Day 363- Weight Lifting

What a difference a few days make!  I kind of felt like a fraud on Monday.  I could muster up enough optimism to produce a blog and some positive thoughts, but I was upset.  Big time.  This close to the end of the year, I faced one of the biggest tests that I've had to my positive attitude.

I suppose I should explain.  My students took their district summative test last Thursday and Friday.  I have been working my tail off all year to do everything that I'm supposed to do (times ten) to make sure that these kids are learning all of the skills that they are supposed to be learning.  Beyond that, we reviewed for the three days leading up to the test to fully prep students and to go over some of the standards that we hadn't touched on in a few weeks.  I felt confident that I had done everything I knew how to do to teach them and prepare them, and I was absolutely confident that I had done everything that my curriculum director, principal, and department head had asked of me.  As my students handed in their tests, they expressed feelings of confidence as well, and a lot of them told me that the exam was easy.
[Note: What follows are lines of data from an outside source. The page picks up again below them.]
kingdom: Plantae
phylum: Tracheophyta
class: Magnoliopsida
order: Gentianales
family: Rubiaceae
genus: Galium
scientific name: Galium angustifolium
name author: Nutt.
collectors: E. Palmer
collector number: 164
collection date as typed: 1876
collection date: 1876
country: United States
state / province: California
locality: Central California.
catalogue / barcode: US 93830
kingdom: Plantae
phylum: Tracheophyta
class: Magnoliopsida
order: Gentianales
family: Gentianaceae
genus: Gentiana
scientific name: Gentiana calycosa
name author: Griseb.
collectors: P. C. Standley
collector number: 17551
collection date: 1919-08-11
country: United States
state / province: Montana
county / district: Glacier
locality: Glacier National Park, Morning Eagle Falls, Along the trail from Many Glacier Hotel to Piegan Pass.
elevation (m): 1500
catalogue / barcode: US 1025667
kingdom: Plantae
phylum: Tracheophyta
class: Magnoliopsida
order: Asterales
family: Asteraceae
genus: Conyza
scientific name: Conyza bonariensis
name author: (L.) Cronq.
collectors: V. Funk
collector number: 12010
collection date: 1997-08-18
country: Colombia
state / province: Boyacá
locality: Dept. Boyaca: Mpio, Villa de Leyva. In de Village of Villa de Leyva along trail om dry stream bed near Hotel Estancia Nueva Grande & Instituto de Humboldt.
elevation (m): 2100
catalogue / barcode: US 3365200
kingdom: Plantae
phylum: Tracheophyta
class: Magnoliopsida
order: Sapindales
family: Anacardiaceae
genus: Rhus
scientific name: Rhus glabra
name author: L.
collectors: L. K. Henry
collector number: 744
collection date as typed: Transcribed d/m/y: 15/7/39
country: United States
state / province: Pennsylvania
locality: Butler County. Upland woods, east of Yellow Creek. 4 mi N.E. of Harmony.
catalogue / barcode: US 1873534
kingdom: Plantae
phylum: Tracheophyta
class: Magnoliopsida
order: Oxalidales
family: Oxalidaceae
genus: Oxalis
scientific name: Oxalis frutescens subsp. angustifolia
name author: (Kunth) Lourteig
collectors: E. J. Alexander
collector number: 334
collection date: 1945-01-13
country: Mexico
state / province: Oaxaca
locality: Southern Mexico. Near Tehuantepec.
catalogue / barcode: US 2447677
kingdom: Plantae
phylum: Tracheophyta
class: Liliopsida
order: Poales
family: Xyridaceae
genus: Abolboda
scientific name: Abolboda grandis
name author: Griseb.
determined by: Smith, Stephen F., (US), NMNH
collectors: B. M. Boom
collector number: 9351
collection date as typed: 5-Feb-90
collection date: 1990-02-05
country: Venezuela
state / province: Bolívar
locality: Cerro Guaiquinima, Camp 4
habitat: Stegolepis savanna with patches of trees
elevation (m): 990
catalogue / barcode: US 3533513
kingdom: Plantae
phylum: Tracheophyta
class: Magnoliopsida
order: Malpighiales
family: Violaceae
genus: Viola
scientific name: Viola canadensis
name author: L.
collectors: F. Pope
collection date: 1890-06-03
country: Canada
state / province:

My score sheets were scanned into the computer program that we use on Monday, and I was excited to pull up the results on Monday night.  I saw this test as being my own personal report card for first semester, something that would help me to figure out how I was doing as a teacher.  When I pulled up the scores, my excitement could not have faded more quickly.  The scores appeared to be disastrous.  I was devastated.  I spent the next few hours feeling as if I had failed my kids.  Sure, I could place a little blame on a poorly written test.  Sure, I may be able to place a little more blame on the fact that my kids are in a completely different situation from all of the other kids in the district and the fact that they experience great economic and emotional hardships on a daily basis.  However, at the end of the day, I was completely questioning my own effectiveness and carrying the weight of these scores on my shoulders.  It wasn't pretty, and it wasn't something to blog home about.

I spoke to my counterpart who had experienced similar results, and we reached out to the people above us to see if they could help us to make sense of how things could have gone so wrong.  I have received nothing but positive feedback and encouragement, so I just could not understand how these results were telling me such a different story about what was happening in my room.  I wanted to set out fixing things ASAP.  I wanted to know how to be better and how to give the kids what they need. 

We got some answers today from some members of administration, and I am breathing again.  One e-mail said something to the effect of, "A concern was expressed that you are trying so hard but not seeing results-- I beg to differ!"  The author of this e-mail had pulled our data and the data from last year, and she gave us bullet point after bullet point of good news.  We experienced significant improvement in 9 out of 14 standards and remained steady on the others.  On some of the more difficult questions where students had to compare texts and get into more in depth analysis, our kids "ROCKED" and improved from 56% mastery last year to 88% this time.  Their performance of DOK 3 questions (those testing a higher depth of knowledge) improved dramatically as well.  While the average score was scary, our author was able to pull bullet point after bullet point of positive information about specific skills and vast improvement.  We had been looking at all of our data completely out of context, and she was able to refocus everything and really put our scores into perspective in terms of where the kids are coming from and where they're headed.  With each sentence, I could feel the weight lifting off of my shoulders.

After that, today was an embarrassment of riches so to speak.  I spent the day having one on one conferences with my students where they were incredibly reflective, insightful, open, and honest with me.  The more I build these relationships and connections with my kids, the more I think the rest will follow, and the better I feel about what they are getting out of their time in my room.  The day at school ended with our principal taking the first five minutes of our faculty meeting to celebrate our Comm. Arts department.  He specifically mentioned our eighth grade team- how hard we have been working, how impressed he was with the progress we have made, and how proud he is of the results we have produced first semester.  I, of course, was both embarrassed and pleased by the compliments at the same time.  As I said at the start of this whole thing, what a difference a few days can make!   I can't even compare my feelings from Monday evening to those that I have today.

I am also coming to terms with the fact that I don't think I'll ever be completely-- hmm, what's the right adjective?-- satisfied? with how I'm doing.  It is important to me that I believe in my kids and their potential to the point that I may always be a bit frustrated.  I am only as effective as my belief in and support of them.  I have high expectations for my students and for myself.  I refuse to make excuses or to lower these expectations for any reason.  I need to continue to hold myself accountable each and every day for their learning and for my own, and I need to continue to celebrate their successes, big and small, whenever I can.  I mean it from the bottom of my heart when I say that I want to be amazing at my job because of what it will mean for the kids.  They deserve that kind of commitment from all of their teachers... even on the days when some of them (the students, not the teachers) show up to class with nothing (not even a pencil) and spend ten minutes talking about how they're hoping for a snow day... not that any of my students would ever do that... ahem...

It's a good thing that we get that snow day tomorrow (an ice day, really).  I'm exhausted from all this thinking.

Thank you, weight lifting, you made my day.